TASK GOAL | Would you please repeat all of the data exactly, omitting the pictures?

= = = =

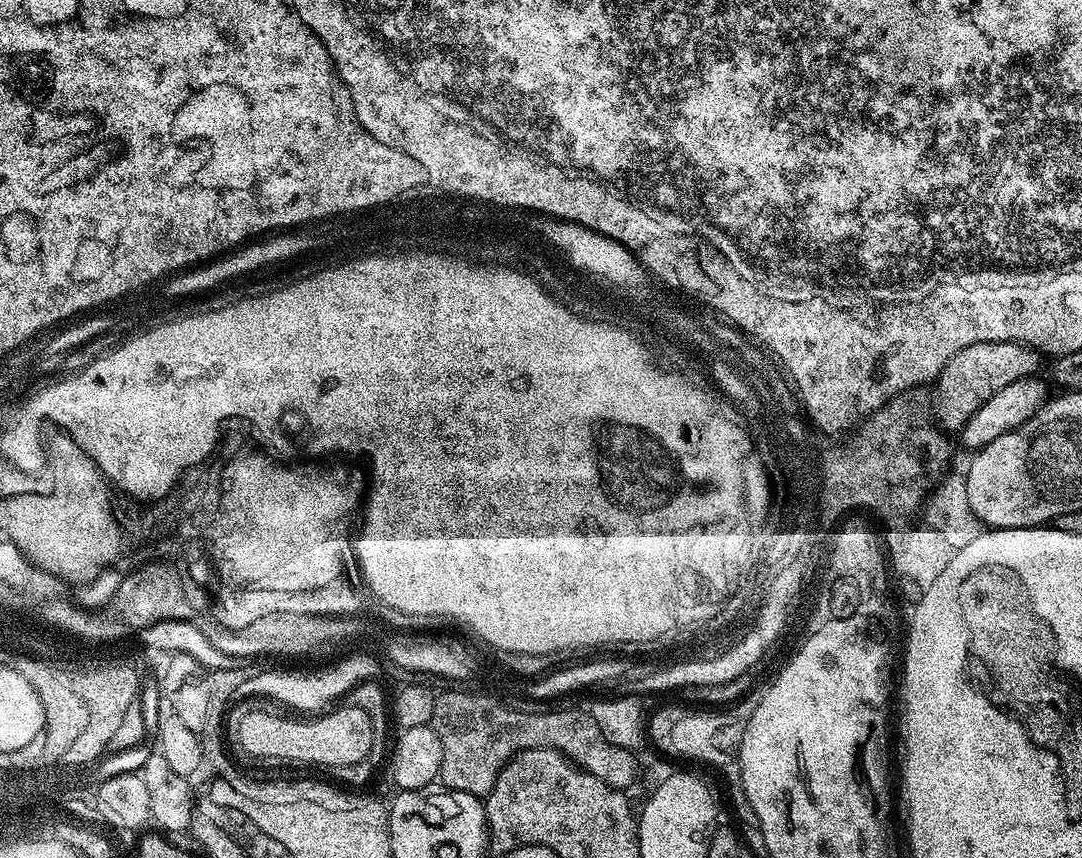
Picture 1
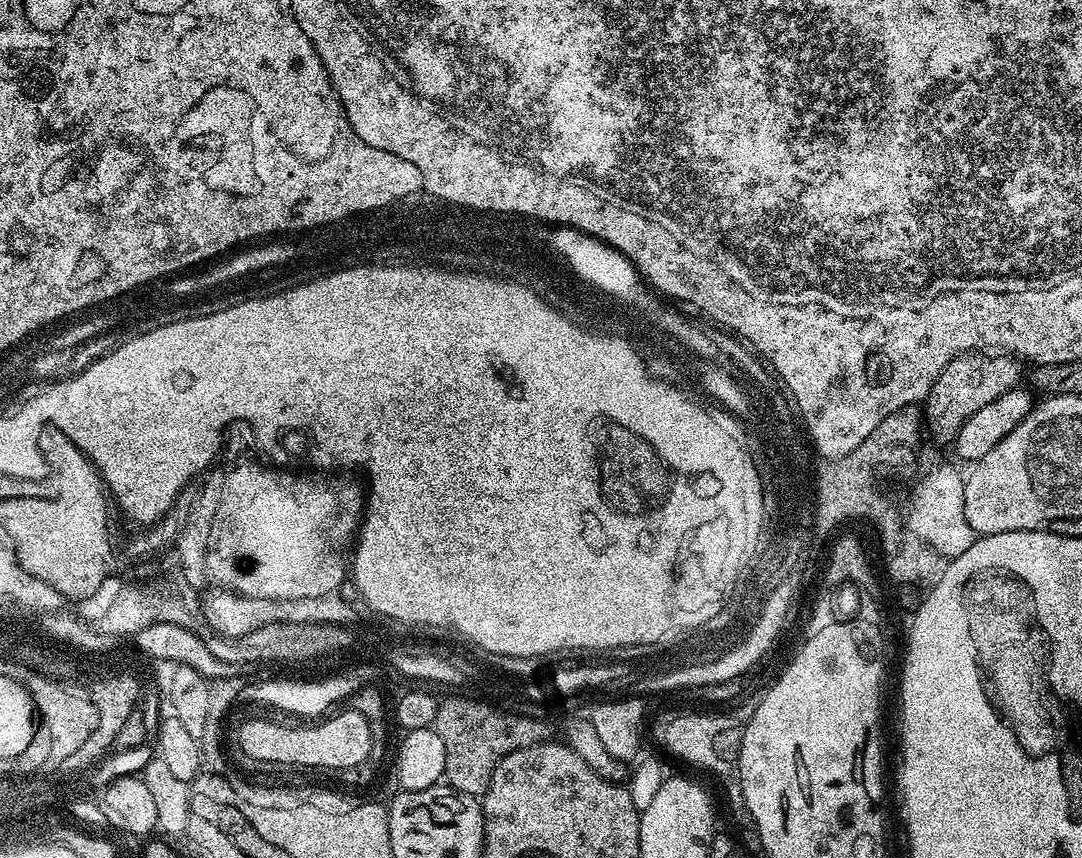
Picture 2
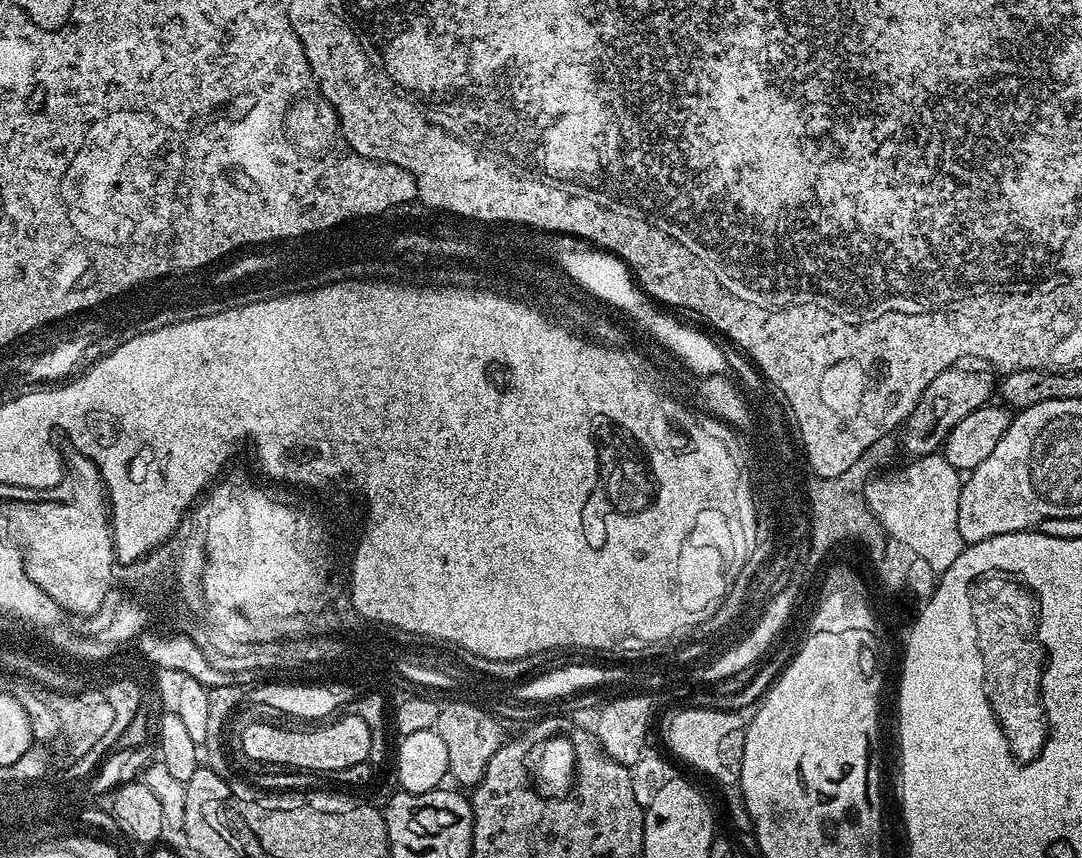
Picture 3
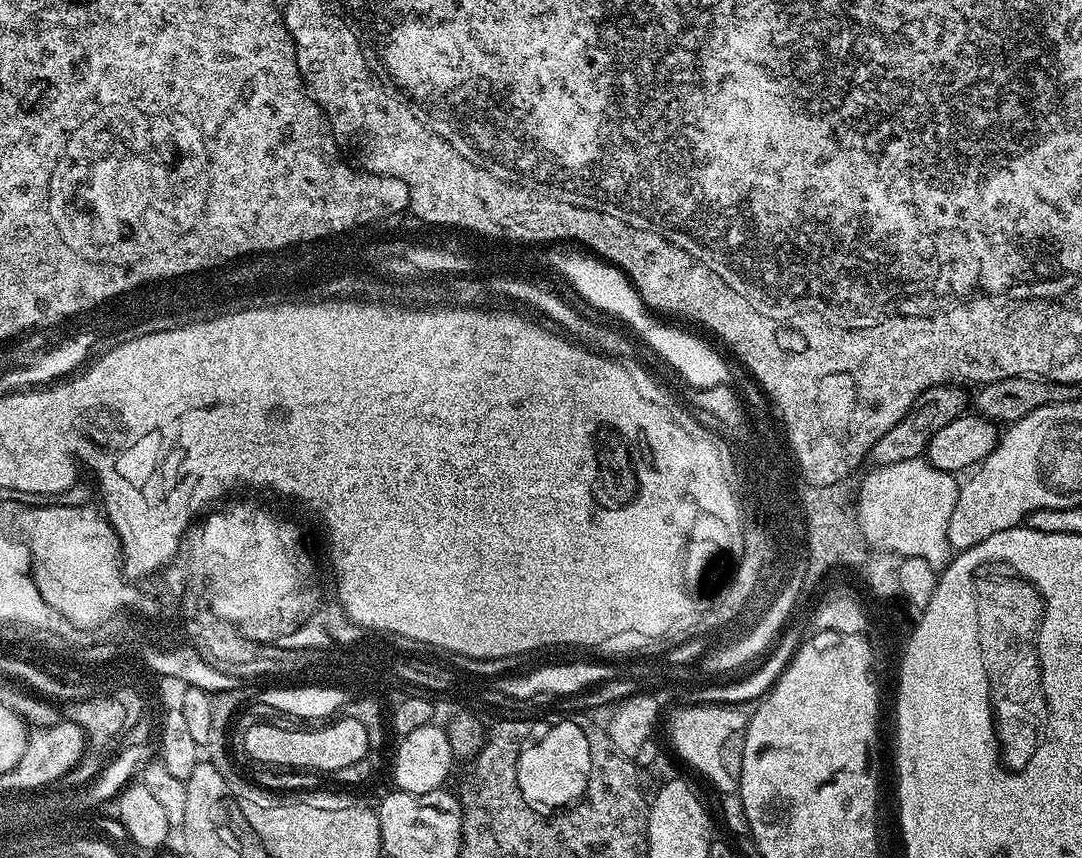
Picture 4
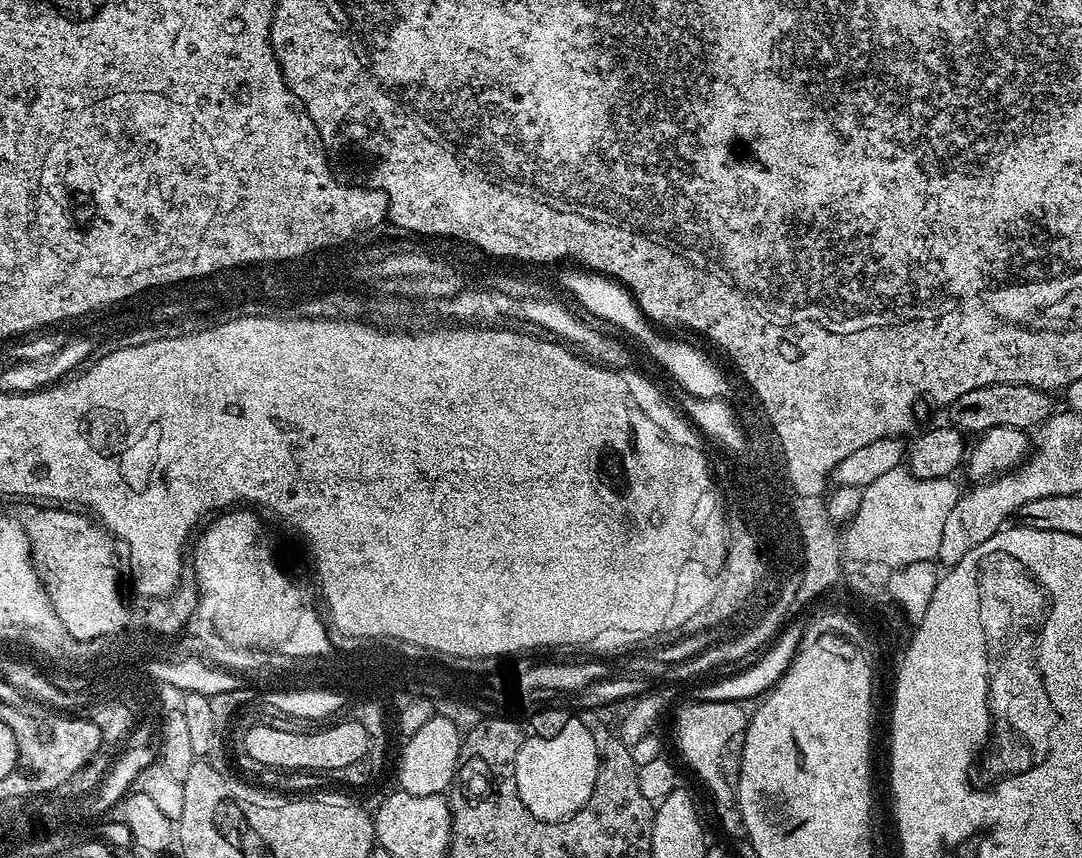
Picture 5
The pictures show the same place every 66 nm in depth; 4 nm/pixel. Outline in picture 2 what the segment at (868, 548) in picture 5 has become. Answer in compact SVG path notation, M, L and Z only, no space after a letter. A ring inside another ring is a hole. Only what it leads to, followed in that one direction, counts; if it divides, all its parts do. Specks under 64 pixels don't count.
M940 464L932 468L916 484L916 489L910 494L910 501L914 504L912 508L912 527L916 532L925 536L926 542L930 544L944 558L961 556L973 542L978 538L977 533L966 522L966 510L964 509L964 476L952 464Z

= = = =

ANSWER SPACE |
Picture 1
Picture 2
Picture 3
Picture 4
Picture 5
The pictures show the same place every 66 nm in depth; 4 nm/pixel. Outline in picture 2 what the segment at (868, 548) in picture 5 has become. Answer in compact SVG path notation, M, L and Z only, no space after a letter. A ring inside another ring is a hole. Only what it leads to, followed in that one direction, counts; if it divides, all its parts do. Specks under 64 pixels don't count.
M940 464L932 468L916 484L916 489L910 494L910 501L914 504L912 508L912 527L916 532L925 536L926 542L930 544L944 558L961 556L973 542L978 538L977 533L966 522L966 510L964 509L964 476L952 464Z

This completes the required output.